Sputato e attaccato sotto al banco il pur pregevole bubblegum liceale delle prime prove, il power-pop dei Miss Chain & the Broken Heels si ripresenta in una nuova veste, più scura, più adulta. Dominato dal vocione (in certi momenti ricorda persino Linda Perry delle 4 Non Blondes, al netto per fortuna di cappello a cilindro e scarponi militari) di Astrid Dante, il sound della formazione veneta svela in "The dawn" il suo lato agrodolce, autunnale, che si serve della melodia e non si prostra ad essa.
In alcuni casi ("Calcutta", "It's gone") l'esperimento riesce così bene da far superare all'orecchio la classica (e riduttiva) distinzione maggiore-minore in favore di una successione di strofa-riff-hook davvero irresistibile. In altri, è soprattutto la nuova consapevolezza di sè, la maturità se vogliamo, di Astrid a tenere banco, e a chiederci di seguirla lungo i suoi sentieri, più o meno scoscesi, come in quella sorta di figlioccia crepuscolare di "I saw her standing there" che è "There's a Ghost".

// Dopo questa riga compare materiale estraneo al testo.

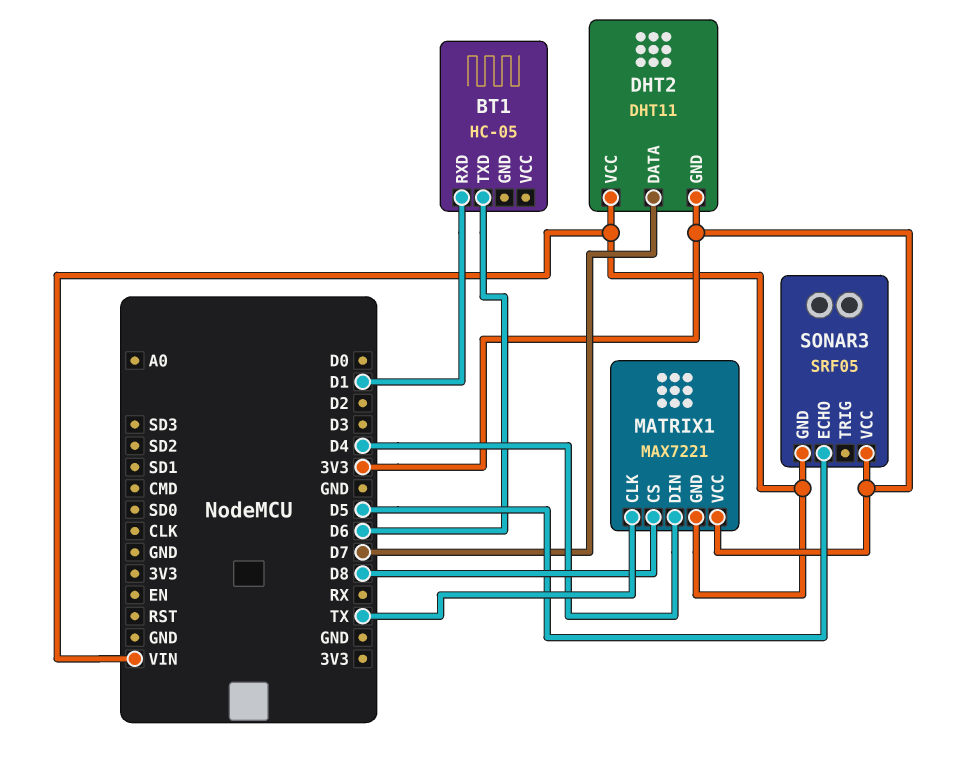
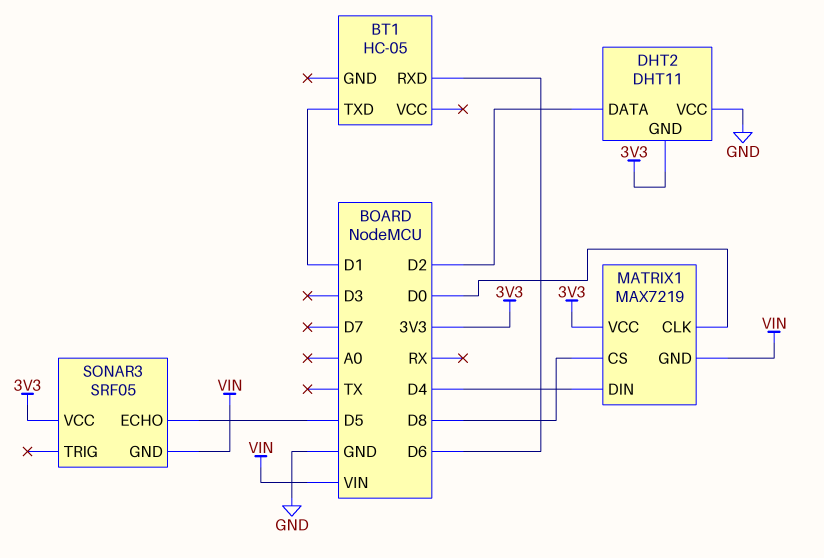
BT1 pin RXD: D1 -> D6
BT1 pin TXD: D6 -> D1
DHT2 pin DATA: D7 -> D2
DHT2 pin VCC: VIN -> GND
MATRIX1: MAX7221 -> MAX7219
MATRIX1 pin CLK: TX -> D0

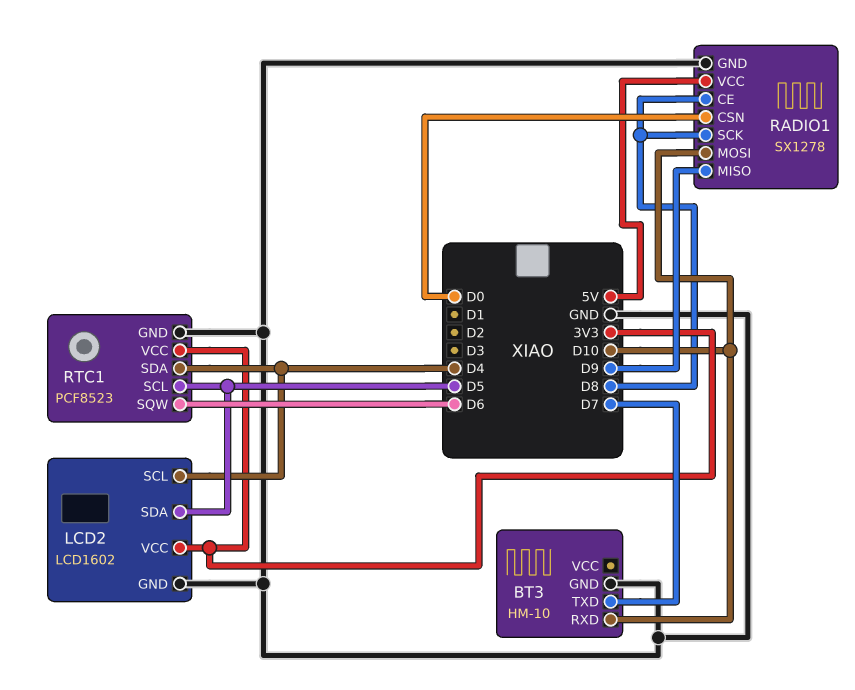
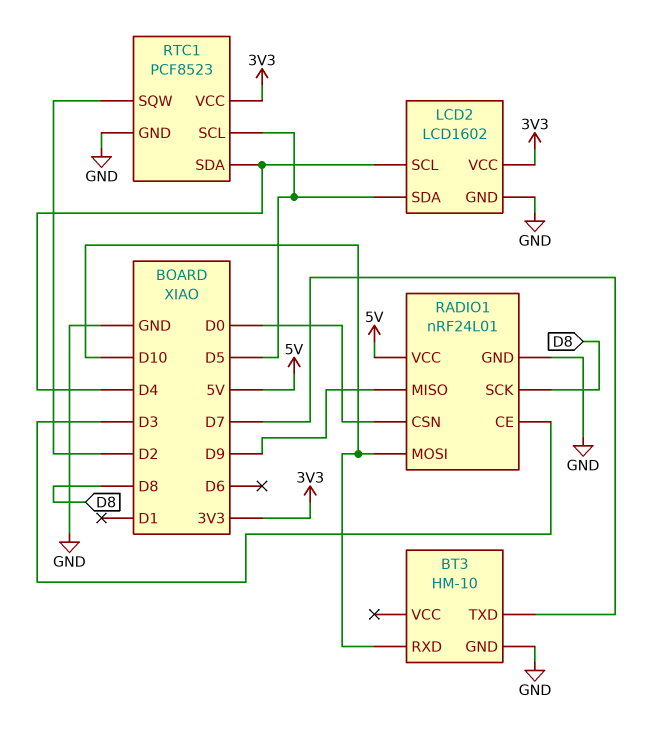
RADIO1: SX1278 -> nRF24L01
RADIO1 pin CE: D8 -> D3
RTC1 pin SQW: D6 -> D2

Non mancano poi gli episodi più strettamente power-pop, ad esempio "Don't look back", col suo organetto scanzonato e il ritornello monkeesiano, capace poi di ricollegarsi al mood del disco con grande puntualità; o "Little boy", praticamente una b-side di quel Paul Collins con cui Miss Chain e compagni hanno condiviso più volte il palco.

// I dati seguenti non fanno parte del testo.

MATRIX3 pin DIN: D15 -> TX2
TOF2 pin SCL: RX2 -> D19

Nota di merito per la registrazione (in consolle Pierluigi Ballarin dei The R's), in particolare per la resa delle chitarre (che già di loro portavano in dote un riff azzeccato dietro l'altro) e delle tastiere, molto curate.
In definitiva, se non si fosse capito: un gran bel disco. Dovessi definirlo in poche parole: il power-pop delle foglie che cadono.